上述のところにおいて、連結部材23は、図2に示したように、ボルトボスvの直下近傍に配備されていたが、これに代えて、クランクケース1にシリンダヘッド2を取り付ける複数のヘッドボルト17の内で互いに隣り合う一対のヘッドボルトの中間位置の直下近傍に連結部材23が位置するように設けられてもよい。この場合、ヘッドボルト17の締め付け変位を効率よく分散でき、よりボア変形を防止可能である。
【0027】
上述のところに於いて、クランクケース1の長手方向Xにおける剛性のばらつきは、オイルクーラで生じているものとして説明したが、これ以外のエンジン補機の取付け部がクランクケース1の外壁に形成され、その長手方向Xにおける剛性のばらつきが生じた場合においても本発明を適用でき、同様の作用効果が得られる。

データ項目
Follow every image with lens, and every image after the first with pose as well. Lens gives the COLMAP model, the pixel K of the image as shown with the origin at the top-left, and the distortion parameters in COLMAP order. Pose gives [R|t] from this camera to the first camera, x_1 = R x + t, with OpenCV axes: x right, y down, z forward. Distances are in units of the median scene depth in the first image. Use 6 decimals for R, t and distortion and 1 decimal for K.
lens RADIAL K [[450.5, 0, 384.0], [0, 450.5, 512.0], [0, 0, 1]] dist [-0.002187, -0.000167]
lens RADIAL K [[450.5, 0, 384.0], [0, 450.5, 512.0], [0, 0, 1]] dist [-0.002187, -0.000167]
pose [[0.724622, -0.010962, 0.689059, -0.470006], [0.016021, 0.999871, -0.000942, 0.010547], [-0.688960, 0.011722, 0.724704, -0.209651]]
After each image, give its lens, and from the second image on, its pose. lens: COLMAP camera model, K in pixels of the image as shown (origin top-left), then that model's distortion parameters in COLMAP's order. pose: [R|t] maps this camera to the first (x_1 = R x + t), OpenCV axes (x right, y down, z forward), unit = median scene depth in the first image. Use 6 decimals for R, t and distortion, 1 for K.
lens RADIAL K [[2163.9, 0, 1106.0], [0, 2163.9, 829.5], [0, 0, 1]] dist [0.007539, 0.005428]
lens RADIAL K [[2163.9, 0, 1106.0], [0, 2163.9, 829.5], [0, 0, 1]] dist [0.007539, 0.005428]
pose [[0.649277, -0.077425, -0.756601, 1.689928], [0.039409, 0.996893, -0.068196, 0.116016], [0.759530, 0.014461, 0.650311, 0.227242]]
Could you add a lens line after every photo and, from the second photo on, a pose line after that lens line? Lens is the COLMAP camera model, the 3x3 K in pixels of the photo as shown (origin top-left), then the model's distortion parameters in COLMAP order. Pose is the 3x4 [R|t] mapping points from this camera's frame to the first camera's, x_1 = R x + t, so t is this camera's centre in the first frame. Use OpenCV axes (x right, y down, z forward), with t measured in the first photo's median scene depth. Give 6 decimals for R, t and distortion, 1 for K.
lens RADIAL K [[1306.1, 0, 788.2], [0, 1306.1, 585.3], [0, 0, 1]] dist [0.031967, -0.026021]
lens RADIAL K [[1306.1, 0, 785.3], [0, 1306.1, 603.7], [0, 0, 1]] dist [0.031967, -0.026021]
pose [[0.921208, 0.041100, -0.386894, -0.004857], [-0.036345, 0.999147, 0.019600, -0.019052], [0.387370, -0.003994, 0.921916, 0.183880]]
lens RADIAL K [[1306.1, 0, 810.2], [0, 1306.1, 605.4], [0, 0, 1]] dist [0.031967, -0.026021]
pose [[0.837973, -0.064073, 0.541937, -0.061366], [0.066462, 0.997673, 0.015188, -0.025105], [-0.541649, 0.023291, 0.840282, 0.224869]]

### 課題 1
クランクケースに関する引用文の「上述のところにおいて、連結部」から「明を適用でき、同様の作用効果が得られる。」までのすべてを、「オイルクーラ」を「ラジエータ」に置き換えて書き直しなさい。
### 課題 2
クランクケースの剛性を扱った引用文を、その最後の文の後から続けて書きなさい。

### 記述解答 1
上述のところにおいて、連結部材23は、図2に示したように、ボルトボスvの直下近傍に配備されていたが、これに代えて、クランクケース1にシリンダヘッド2を取り付ける複数のヘッドボルト17の内で互いに隣り合う一対のヘッドボルトの中間位置の直下近傍に連結部材23が位置するように設けられてもよい。この場合、ヘッドボルト17の締め付け変位を効率よく分散でき、よりボア変形を防止可能である。
【0027】
上述のところに於いて、クランクケース1の長手方向Xにおける剛性のばらつきは、ラジエータで生じているものとして説明したが、これ以外のエンジン補機の取付け部がクランクケース1の外壁に形成され、その長手方向Xにおける剛性のばらつきが生じた場合においても本発明を適用でき、同様の作用効果が得られる。

### 記述解答 2
【0028】
【発明の効果】
以上のように、本発明では、ウォータジャケットを横切るよう配備された連結部材がリブを有する側のクランクケース外壁とシリンダボアを連結するので、クランクケース外壁とシリンダボアの各リブ連結部の近傍部位の剛性を強化できる。特に、比較的剛性の低い中間部のシリンダボアと横リブのみが形成されたクランクケース外壁とが連結部材で相互に連結され、中間部のシリンダボアの剛性が強化されるので、クランクケース長手方向に配列された各シリンダボア間のボア変形量が均一化し、応力も均一化してくることよりボア変形によるオイル消費量の低減、ピストン打音低減、偏磨耗による耐久性の低下を防止できる。しかも、連結部材の断面が縦向きの小判型を成すので、ウォータジャケットを上下方向に流動する冷却水の流動抵抗を低減させることができる。
【0030】
請求項2の発明は、特に、上記リブの無い側の上記クランクケース外壁と上記シリンダボアとの間をリブ側の連結部材より小さい対向側連結部材で連結したので、流路抵抗増を防止した上で、上記リブの無い側のクランクケース外壁及びシリンダボアの剛性を強化し、ヘッドボルトの締め付け時のボア変形が低減すると共に気筒間の変形差が均一化し、応力も均一化して耐久性の低下を防止できる。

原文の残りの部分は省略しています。